DATA SEGMENT ::
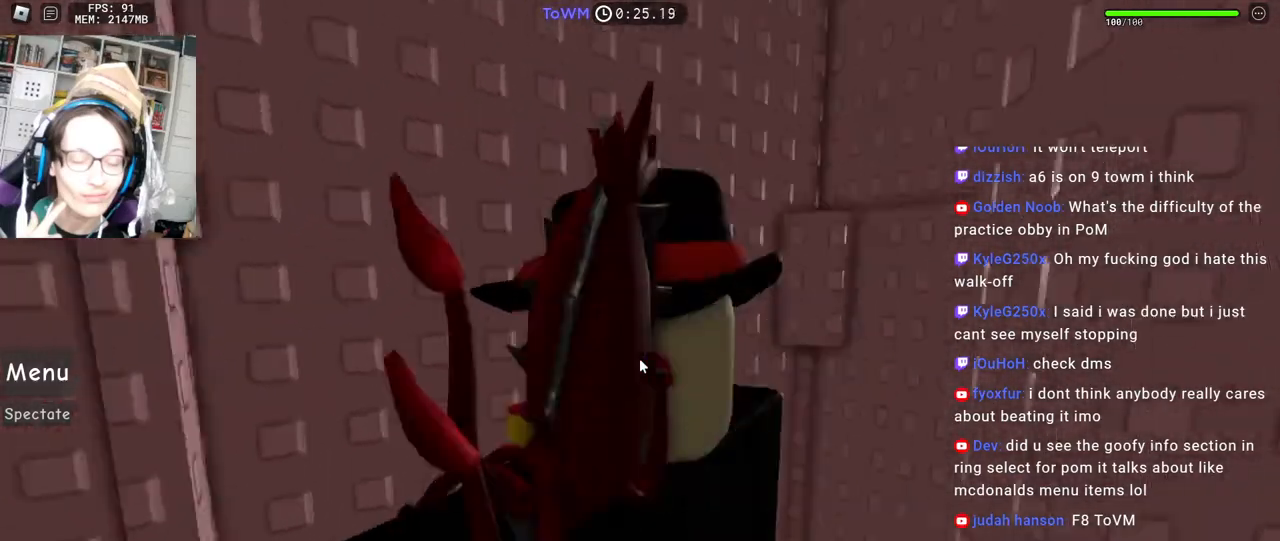
{"keys": ["d"], "mouse": ["right"], "events": [[434, "d", "down"]]}
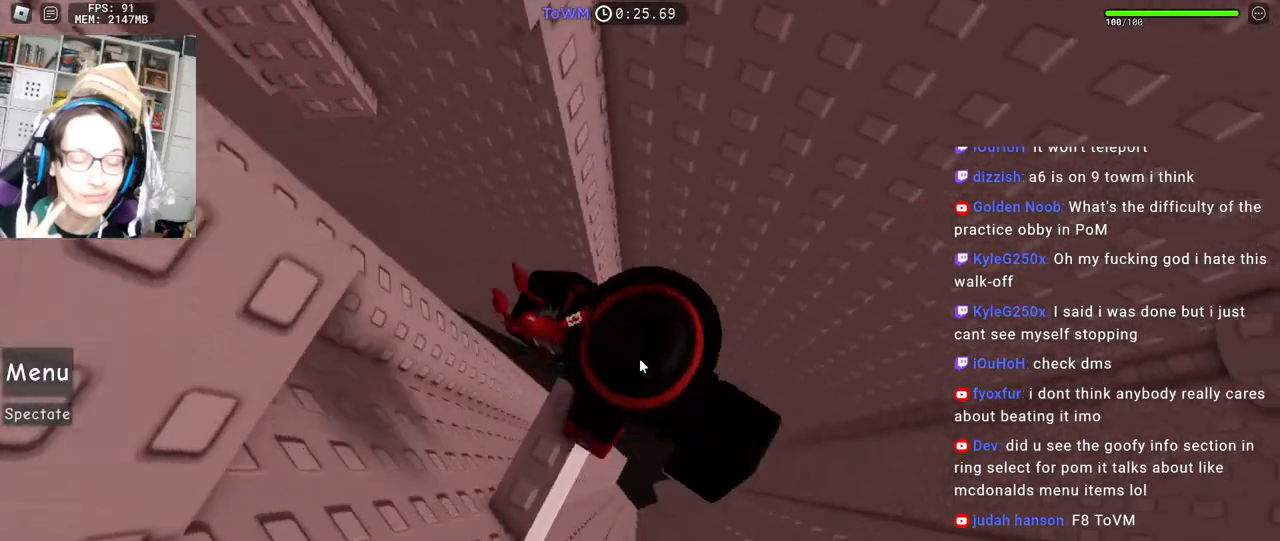
{"keys": ["d"], "mouse": ["right"], "events": [[100, "space", "down"], [134, "shift", "down"], [184, "space", "up"], [350, "shift", "up"]]}
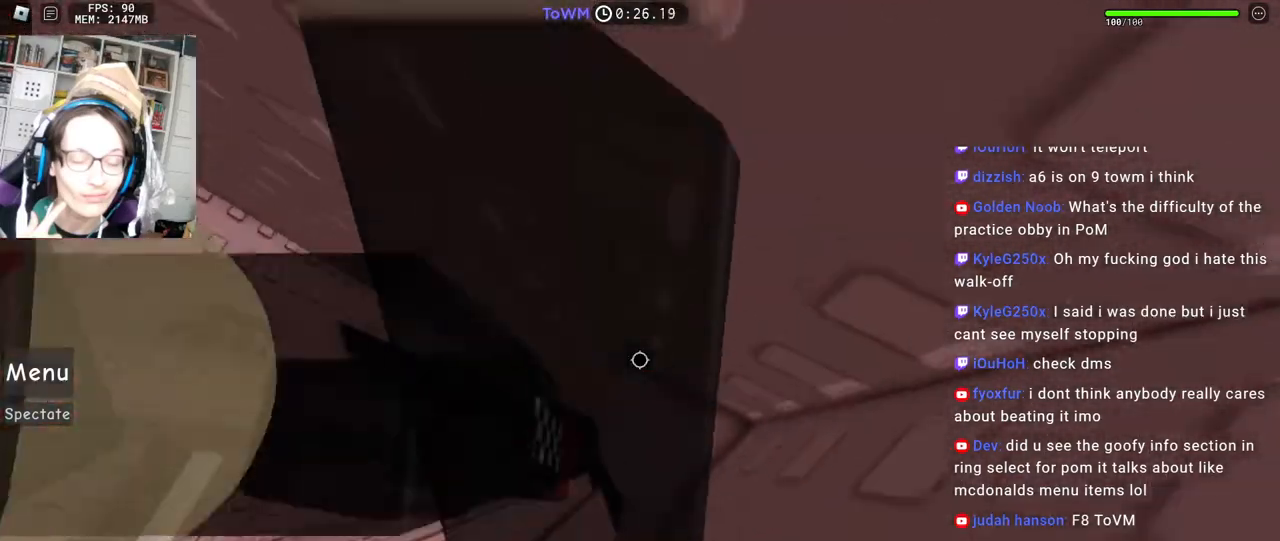
{"keys": ["d", "w"], "mouse": ["right"], "events": [[84, "shift", "down"], [250, "shift", "up"], [400, "w", "down"]]}
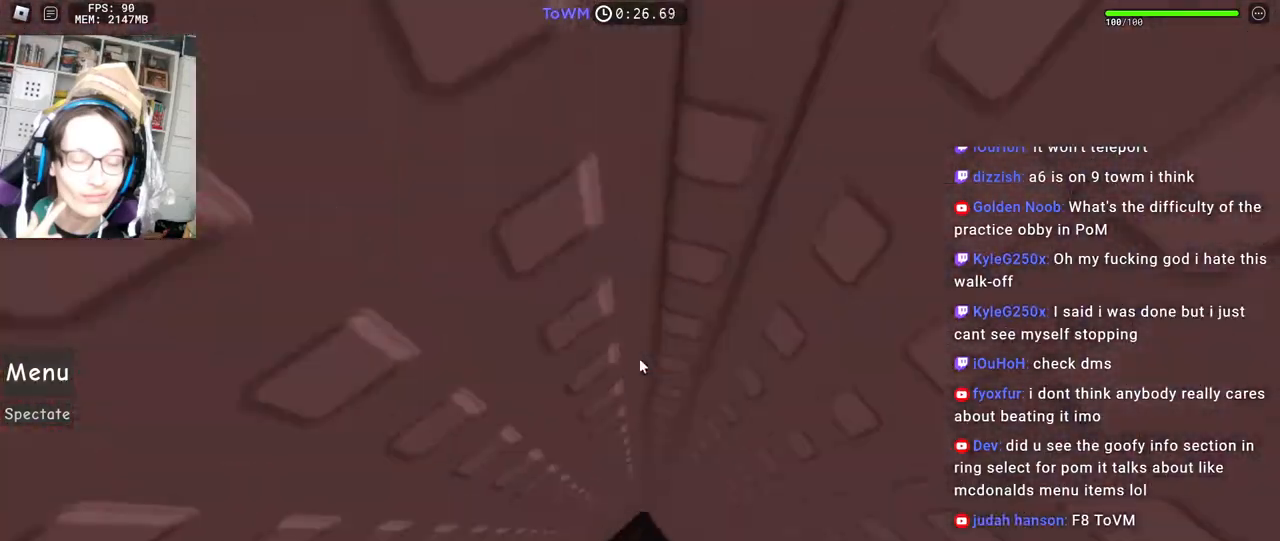
{"keys": [], "mouse": [], "events": [[84, "d", "up"], [100, "w", "up"], [367, "mouse_right", "up"], [367, "mouse_wheel", "down"], [384, "mouse_wheel", "up"]]}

EXERCISE :: With the pictures removed, return the full listing exactly as given.

EXERCISE RESULT ::
{"keys": ["d"], "mouse": ["right"], "events": [[434, "d", "down"]]}
{"keys": ["d"], "mouse": ["right"], "events": [[100, "space", "down"], [134, "shift", "down"], [184, "space", "up"], [350, "shift", "up"]]}
{"keys": ["d", "w"], "mouse": ["right"], "events": [[84, "shift", "down"], [250, "shift", "up"], [400, "w", "down"]]}
{"keys": [], "mouse": [], "events": [[84, "d", "up"], [100, "w", "up"], [367, "mouse_right", "up"], [367, "mouse_wheel", "down"], [384, "mouse_wheel", "up"]]}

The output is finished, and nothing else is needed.